> EXERCISE OBJECTIVE:
In the listing below, find each line holding "woningen" and copy it.
(SOURCE MATERIAL)
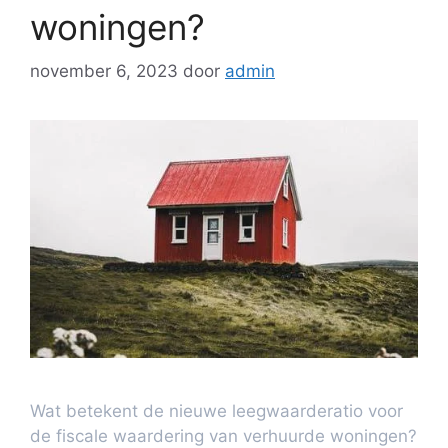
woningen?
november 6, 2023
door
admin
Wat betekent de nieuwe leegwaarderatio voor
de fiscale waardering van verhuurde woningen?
(End SOURCE MATERIAL)
(SOURCE MATERIAL)
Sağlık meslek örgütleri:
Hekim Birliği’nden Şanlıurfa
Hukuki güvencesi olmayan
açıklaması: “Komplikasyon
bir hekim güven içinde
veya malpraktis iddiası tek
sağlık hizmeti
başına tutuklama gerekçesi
(End SOURCE MATERIAL)
(SOURCE MATERIAL)
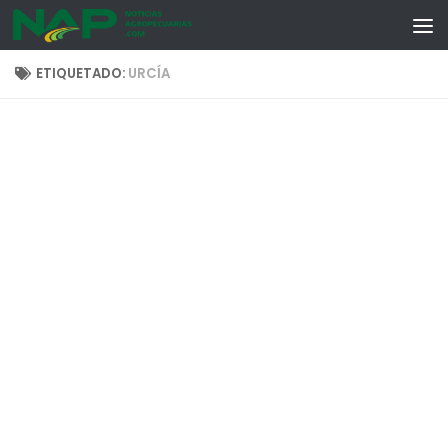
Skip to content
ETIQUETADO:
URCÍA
(End SOURCE MATERIAL)
> RESULT OF THE TASK:
woningen?
de fiscale waardering van verhuurde woningen?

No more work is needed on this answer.